Mas falar de tristeza no Natal? Não. A gente apenas reflete, isso sim. Acontece que refletir é quase ficar triste. E a gente se lembra de tantas coisas, de tanta gente e sente saudades. Vêm e vão fatos que aconteceram e que não parecem tão importantes assim, mas eles sempre voltam, pois que ficaram para sempre marcados em nossos registros afetivos. Sempre me lembro de meu tio padre que quando estava doente, precisava caminhar e eu ia dar o braço para ele. Costumávamos andar numa rua sem saída que era ladeada por árvores frondosas. Nessas idas e vindas eu vi umas pessoas simples que passavam e eu disse quase que só para mim mesma: “essas pessoas nunca foram à Disney, ou nunca foram à Veneza”, ao que meu tio retrucou: “e pode crer que muitas são mais felizes do que os que foram à Veneza, à Capri ou à Disney”. Ele não me falou nada que eu já não soubesse, nenhuma verdade estarrecedora, então por que nunca esqueci?
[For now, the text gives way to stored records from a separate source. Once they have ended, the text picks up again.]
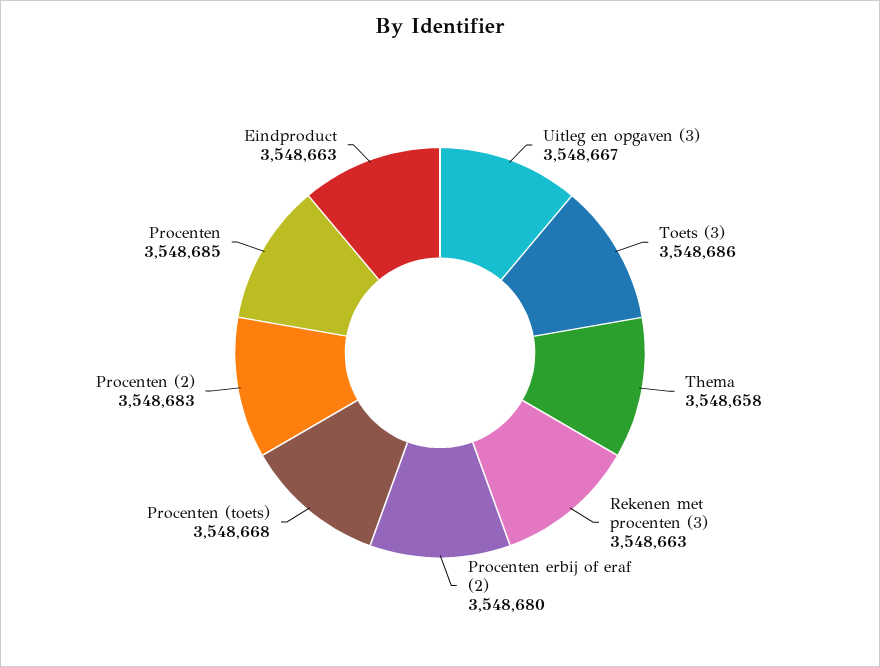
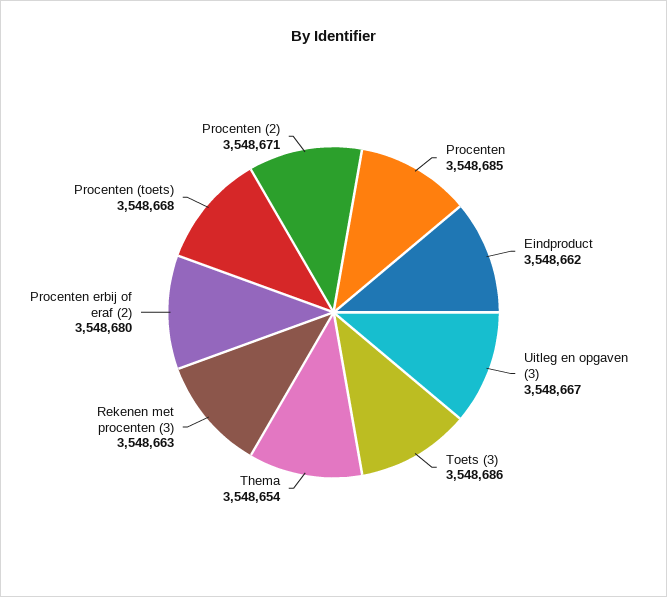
  {
    "Uitleg en opgaven (3)": 3548667,
    "Toets (3)": 3548686,
-   "Thema": 3548658,
+   "Thema": 3548654,
    "Rekenen met procenten (3)": 3548663,
    "Procenten erbij of eraf (2)": 3548680,
    "Procenten (toets)": 3548668,
-   "Procenten (2)": 3548683,
+   "Procenten (2)": 3548671,
    "Procenten": 3548685,
-   "Eindproduct": 3548663
+   "Eindproduct": 3548662
  }

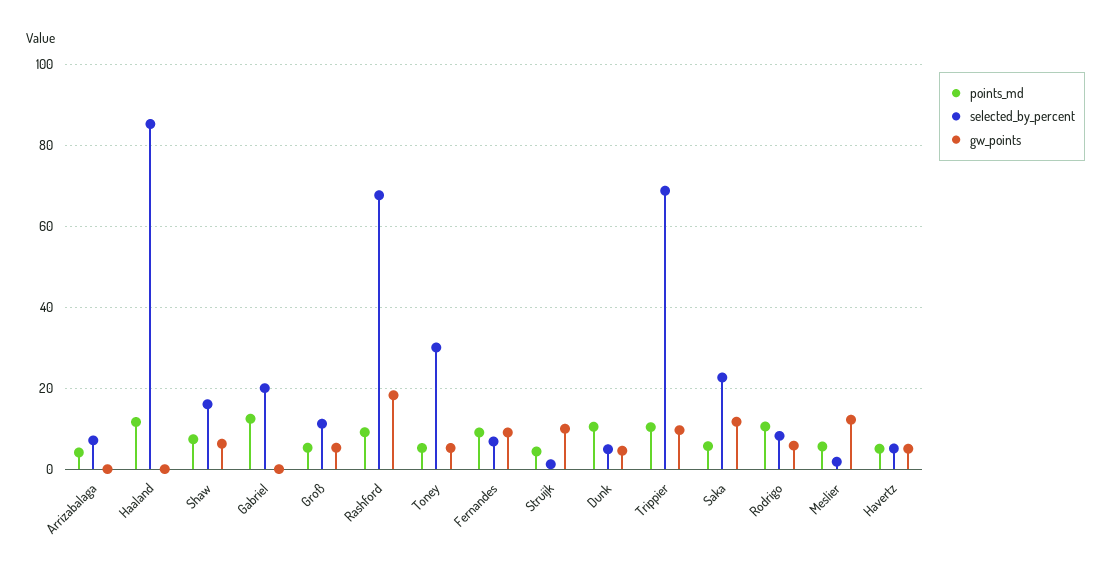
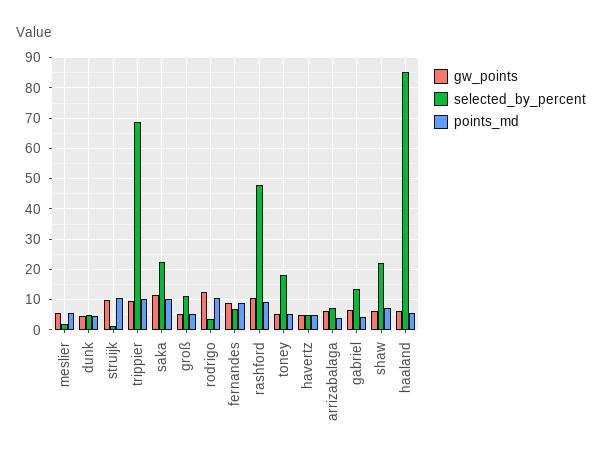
  {
    "points_md": {
      "Arrizabalaga": 4,
-     "Haaland": 12,
+     "Haaland": 6,
      "Shaw": 8,
-     "Gabriel": 12,
+     "Gabriel": 4,
      "Groß": 6,
      "Rashford": 10,
      "Toney": 6,
      "Fernandes": 10,
-     "Struijk": 4,
+     "Struijk": 10,
-     "Dunk": 10,
+     "Dunk": 4,
      "Trippier": 10,
-     "Saka": 6,
+     "Saka": 10,
      "Rodrigo": 10,
      "Meslier": 6,
      "Havertz": 6
    },
    "selected_by_percent": {
      "Arrizabalaga": 8,
      "Haaland": 86,
-     "Shaw": 16,
+     "Shaw": 22,
-     "Gabriel": 20,
+     "Gabriel": 14,
      "Groß": 12,
-     "Rashford": 68,
+     "Rashford": 48,
-     "Toney": 30,
+     "Toney": 18,
      "Fernandes": 6,
      "Struijk": 2,
      "Dunk": 4,
      "Trippier": 68,
      "Saka": 22,
-     "Rodrigo": 8,
+     "Rodrigo": 4,
      "Meslier": 2,
      "Havertz": 6
    },
    "gw_points": {
-     "Arrizabalaga": 0,
+     "Arrizabalaga": 6,
-     "Haaland": 0,
+     "Haaland": 6,
      "Shaw": 6,
-     "Gabriel": 0,
+     "Gabriel": 6,
      "Groß": 6,
-     "Rashford": 18,
+     "Rashford": 10,
      "Toney": 6,
      "Fernandes": 10,
      "Struijk": 10,
      "Dunk": 4,
      "Trippier": 10,
      "Saka": 12,
-     "Rodrigo": 6,
+     "Rodrigo": 12,
-     "Meslier": 12,
+     "Meslier": 6,
      "Havertz": 6
    }
  }

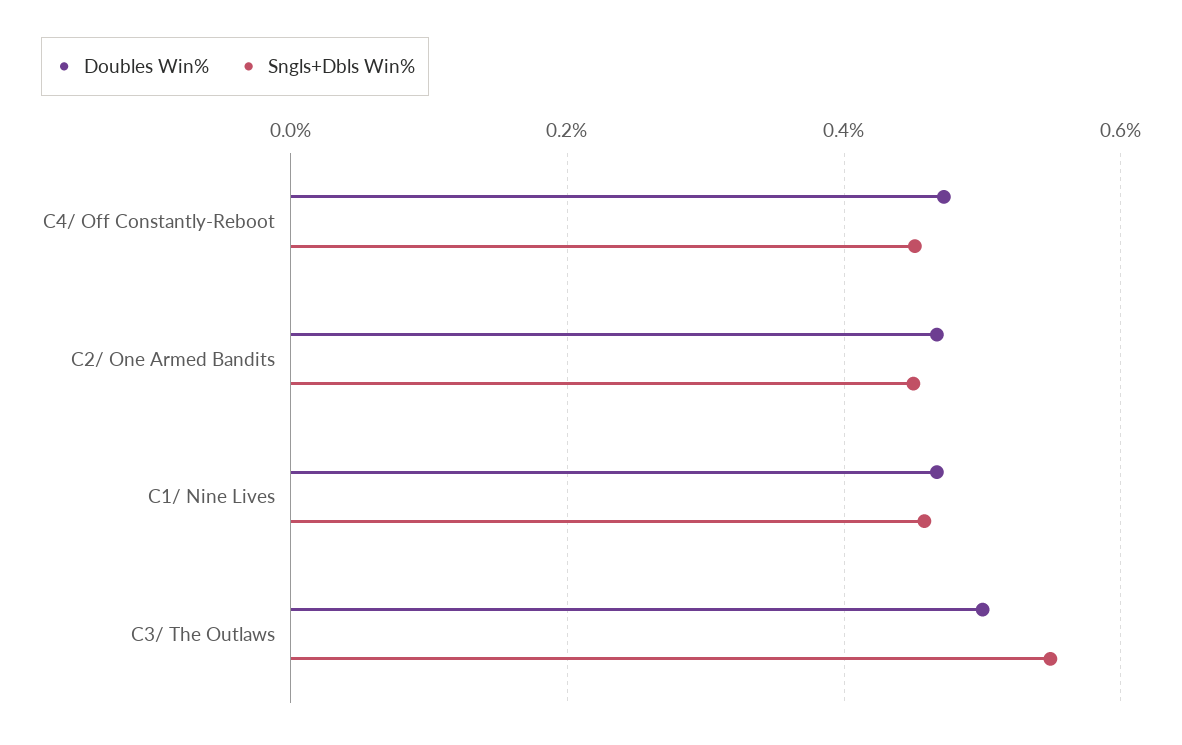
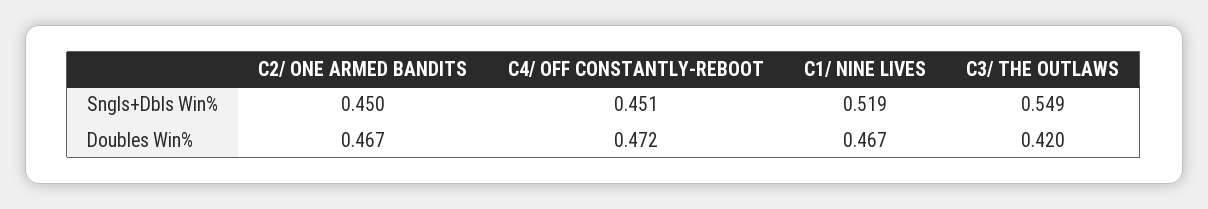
  {
    "Doubles Win%": {
      "C4/ Off Constantly-Reboot": 0.472,
      "C2/ One Armed Bandits": 0.467,
      "C1/ Nine Lives": 0.467,
-     "C3/ The Outlaws": 0.5
+     "C3/ The Outlaws": 0.42
    },
    "Sngls+Dbls Win%": {
      "C4/ Off Constantly-Reboot": 0.451,
      "C2/ One Armed Bandits": 0.45,
-     "C1/ Nine Lives": 0.46,
+     "C1/ Nine Lives": 0.519,
      "C3/ The Outlaws": 0.549
    }
  }

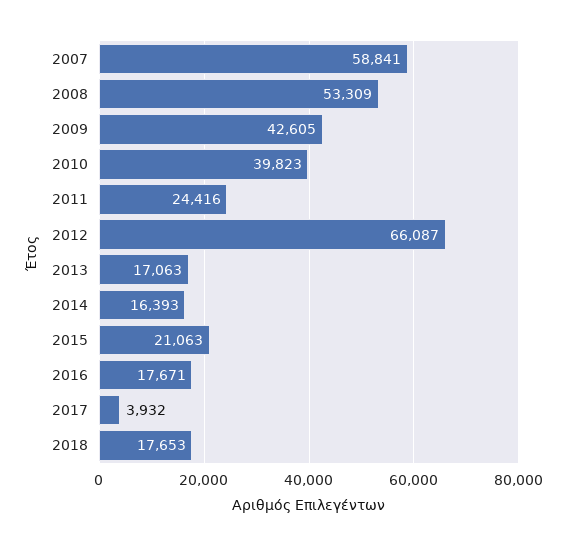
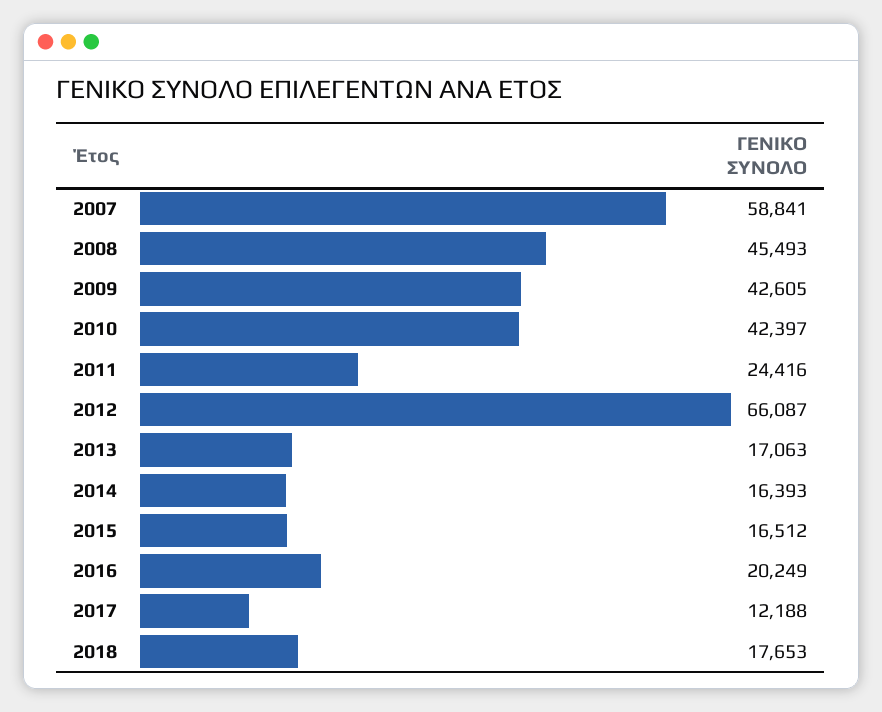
  {
    "2007": 58841,
-   "2008": 53309,
+   "2008": 45493,
    "2009": 42605,
-   "2010": 39823,
+   "2010": 42397,
    "2011": 24416,
    "2012": 66087,
    "2013": 17063,
    "2014": 16393,
-   "2015": 21063,
+   "2015": 16512,
-   "2016": 17671,
+   "2016": 20249,
-   "2017": 3932,
+   "2017": 12188,
    "2018": 17653
  }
Não sei, talvez tenha sido pelo seu jeito filosófico de falar, ou talvez tenha sido por culpa daquele final de tarde, pelo céu melancólico de quase inverno, ou talvez ainda por culpa da lua que vaidosa, já se aprontava para sair, sei lá. E aí eu me lembrei de um poema da Clarice Lispector que diz: “… as pessoas mais felizes não têm as melhores coisas”. Também neste poema ela diz que as dificuldades nos fazem fortes e as tristezas nos tornam mais humanos.
Também por ser época de Natal, justo agora no momento em que escrevo, me vem à lembrança o presépio de meu avô paterno. Devotíssimo do Menino Jesus, meu avô construiu com seu canivete todo um presépio: os anjinhos, as vaquinhas, burrinhos, ovelhinhas e tudo “inho” porque era tudo tão pequenininho e tão bonito! Para uma criança que tudo o mais parece grande, aquele presépio era encantador porque a gente nunca se cansava de admirar cada figura e o próprio Menino Jesus tão quietinho lá no bercinho de palha! Tudo era tão lindo que até dava vontade de chorar. Nossa! A gente é mesmo feita de lembranças!
Mas, alto lá! Eu não estou triste, estou apenas falando daqueles que ficam tristes nessa época de Natal. Eu não, até fico rindo sem parar. Gosto de ver Papais Noéis dizendo: “ho ho ho” e perambulando pelas praças e jardins. Gosto de ouvir corais cantando aquelas músicas natalinas em múltiplas vozes, as mais tristes possíveis! E gosto de ver famílias felizes, avós, pais e filhos passeando, carregando presentes em papéis brilhantes de seda e amarrados em fitas cintilantes, cestas com panetones apetitosos, pinheiros para fazer árvores de Natal, e é claro, exibindo uma felicidade extrema, infinita! Tal como a que agora eu vejo bem em frente a mim, na lata de biscoitos enfeitados: um carrossel dourado com milhares de luzes, crianças e adultos conduzindo sorridentes seus cavalos com ares radiantes, avós e mães acompanhando os pequenos, tendas com balas coloridas e refrescos de sabores paradisíacos, balões subindo no céu e sinos ribombando eufóricos. Enfim, um regozijo absolutamente transcendente, num cenário em que não cabem pobres com mãos estendidas.
Não estou triste, não, juro que não. Apenas reflito sobre a vida que passa. E leio o poema de Natal de Fernando Pessoa: “Natal… na província neva. Nos lares aconchegados, um sentimento conserva os sentimentos passados. Coração oposto ao mundo, como a família é verdade ! Meu pensamento é profundo, estou só e sonho saudade. E como é branca de graça a paisagem que não sei, vista de trás da vidraça do lar que nunca terei”.
Mas não estou triste, é o poema que é cheio de tristeza … pode acreditar.